Lake Tahoe School kicked off the 2016-17 school year in grand style, with the entire LTS middle school attending the Tahoe Summit prior to embarking on their three day, two night Project Discovery team-building and goal-setting adventure on Mount Rose.
At the Tahoe Summit, Lake Tahoe School’s sixth through eighth graders had the opportunity to hear our nation’s President speak about something of a nonpartisan nature: working together to preserve the incomparable beauty of the Tahoe Basin.
“What a tremendous kickoff to what promises to be a truly memorable year in the life of our school,” said LTS Head of School Ruth Glass. “Not many of us ever have the opportunity to see a sitting president speak, much less such a historically important figure as Barrack Obama. Certainly, whether you are a Republican, Democrat, or Independent, if you live in the Tahoe Basin, you love to see the President speak about something so near and dear to our hearts here in Tahoe – keeping Tahoe protected for all of us to enjoy for generations to come.”

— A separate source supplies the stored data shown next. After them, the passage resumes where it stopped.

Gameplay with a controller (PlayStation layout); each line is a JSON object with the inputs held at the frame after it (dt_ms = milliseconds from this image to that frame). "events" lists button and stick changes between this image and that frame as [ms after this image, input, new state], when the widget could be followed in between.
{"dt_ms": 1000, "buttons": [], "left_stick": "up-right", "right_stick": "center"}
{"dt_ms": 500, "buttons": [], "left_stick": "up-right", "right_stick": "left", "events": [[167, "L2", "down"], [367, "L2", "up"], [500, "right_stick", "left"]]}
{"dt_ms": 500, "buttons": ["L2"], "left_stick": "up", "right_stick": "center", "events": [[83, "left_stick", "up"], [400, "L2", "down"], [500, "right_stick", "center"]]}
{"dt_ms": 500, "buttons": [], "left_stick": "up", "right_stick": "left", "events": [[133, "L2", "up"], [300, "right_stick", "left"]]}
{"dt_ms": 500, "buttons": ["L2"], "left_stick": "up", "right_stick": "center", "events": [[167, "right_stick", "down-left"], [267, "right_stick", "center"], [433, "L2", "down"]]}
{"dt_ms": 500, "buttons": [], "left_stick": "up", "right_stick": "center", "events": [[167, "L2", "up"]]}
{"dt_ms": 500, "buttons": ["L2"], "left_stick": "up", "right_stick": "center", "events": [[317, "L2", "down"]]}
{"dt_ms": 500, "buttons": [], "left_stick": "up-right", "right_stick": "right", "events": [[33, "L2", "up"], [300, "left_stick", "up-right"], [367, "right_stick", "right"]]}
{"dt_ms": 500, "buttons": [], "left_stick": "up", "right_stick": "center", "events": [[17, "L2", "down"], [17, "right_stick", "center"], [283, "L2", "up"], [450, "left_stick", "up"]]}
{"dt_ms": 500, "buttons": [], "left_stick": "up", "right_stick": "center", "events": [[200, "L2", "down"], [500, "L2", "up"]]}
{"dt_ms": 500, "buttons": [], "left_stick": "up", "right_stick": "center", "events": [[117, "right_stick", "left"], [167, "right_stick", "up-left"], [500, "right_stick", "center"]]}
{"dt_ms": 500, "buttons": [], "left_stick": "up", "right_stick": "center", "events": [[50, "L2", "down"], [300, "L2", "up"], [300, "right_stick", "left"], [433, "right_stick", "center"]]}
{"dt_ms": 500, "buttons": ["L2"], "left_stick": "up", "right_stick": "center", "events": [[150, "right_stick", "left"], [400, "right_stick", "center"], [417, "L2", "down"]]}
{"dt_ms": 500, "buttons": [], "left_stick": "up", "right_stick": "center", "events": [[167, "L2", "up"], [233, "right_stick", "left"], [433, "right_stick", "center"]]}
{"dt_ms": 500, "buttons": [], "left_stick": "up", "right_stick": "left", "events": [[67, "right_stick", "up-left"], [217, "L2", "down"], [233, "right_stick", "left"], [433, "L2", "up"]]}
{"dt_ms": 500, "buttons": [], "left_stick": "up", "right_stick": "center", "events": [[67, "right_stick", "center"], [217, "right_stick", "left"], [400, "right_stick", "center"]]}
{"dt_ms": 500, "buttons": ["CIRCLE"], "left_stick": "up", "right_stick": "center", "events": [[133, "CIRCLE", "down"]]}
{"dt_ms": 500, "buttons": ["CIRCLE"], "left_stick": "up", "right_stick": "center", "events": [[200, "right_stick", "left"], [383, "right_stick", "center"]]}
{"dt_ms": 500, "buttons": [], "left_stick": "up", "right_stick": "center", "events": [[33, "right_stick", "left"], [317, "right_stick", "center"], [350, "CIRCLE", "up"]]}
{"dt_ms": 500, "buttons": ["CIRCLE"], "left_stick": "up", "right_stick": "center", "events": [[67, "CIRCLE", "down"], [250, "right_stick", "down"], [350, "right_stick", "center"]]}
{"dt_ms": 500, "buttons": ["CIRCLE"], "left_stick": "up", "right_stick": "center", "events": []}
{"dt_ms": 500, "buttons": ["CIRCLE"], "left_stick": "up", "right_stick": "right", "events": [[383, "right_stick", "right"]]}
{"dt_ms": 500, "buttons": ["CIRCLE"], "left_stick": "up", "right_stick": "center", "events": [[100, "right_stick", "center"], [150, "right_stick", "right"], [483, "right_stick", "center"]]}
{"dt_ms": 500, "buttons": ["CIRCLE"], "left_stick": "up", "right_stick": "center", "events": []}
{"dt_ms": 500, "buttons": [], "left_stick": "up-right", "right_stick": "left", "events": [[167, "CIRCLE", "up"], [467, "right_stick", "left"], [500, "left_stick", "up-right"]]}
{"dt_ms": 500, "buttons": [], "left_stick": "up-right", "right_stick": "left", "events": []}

Seeing the President speak, said new Lake Tahoe School seventh grader Kade Martinez, was “a once in a lifetime opportunity.”
“From seeing the president speak to sleeping in a tipi, there was no lack of exciting moments,” said Kenna Parker.
Housed in traditional Sioux tipis at Project Discovery’s Ropes Challenge Course in the scenic Mt. Rose Wilderness Area, Lake Tahoe School students worked together on the traditional year-opening middle school retreat objective: forming strong relationships and a sense of community on which teachers and students can build throughout the year. They prepared their meals in student-led cooking teams, hiked on Mount Rose, and enjoyed the 600-foot zip line and over 20 additional Ropes Challenge Course elements at Project Discovery.
“It was really a great way to kick off the school year on so many levels,” said Lake Tahoe School middle school math teacher Mr. Patrick Fleming, who arranged for the entire middle school to attend the Tahoe Summit by contacting Nevada Senator Harry Reid’s office. “One of our focal points here at Lake Tahoe School is helping students learn to be comfortable working together in both structured classroom and unstructured, adventure learning contexts. Another focal point is instilling in our students a real love of the outdoors, as well as an appreciation for the kind of collective effort it takes to preserve this incredible Tahoe ecosystem. On those and so many more levels, I felt like this year’s school year kickoff was such a tremendous success, and helped set the right tone for both new and returning students.
“And there is nothing quite like riding a zip line through the forests at night.”
Adventure learning, though, as we have all learned this summer here in Tahoe, is character building.
“One thing I didn’t like were the wasps that kept on trying to eat our food,” said Harrison Fung. “Another thing I would change is the heat at the President’s speech.”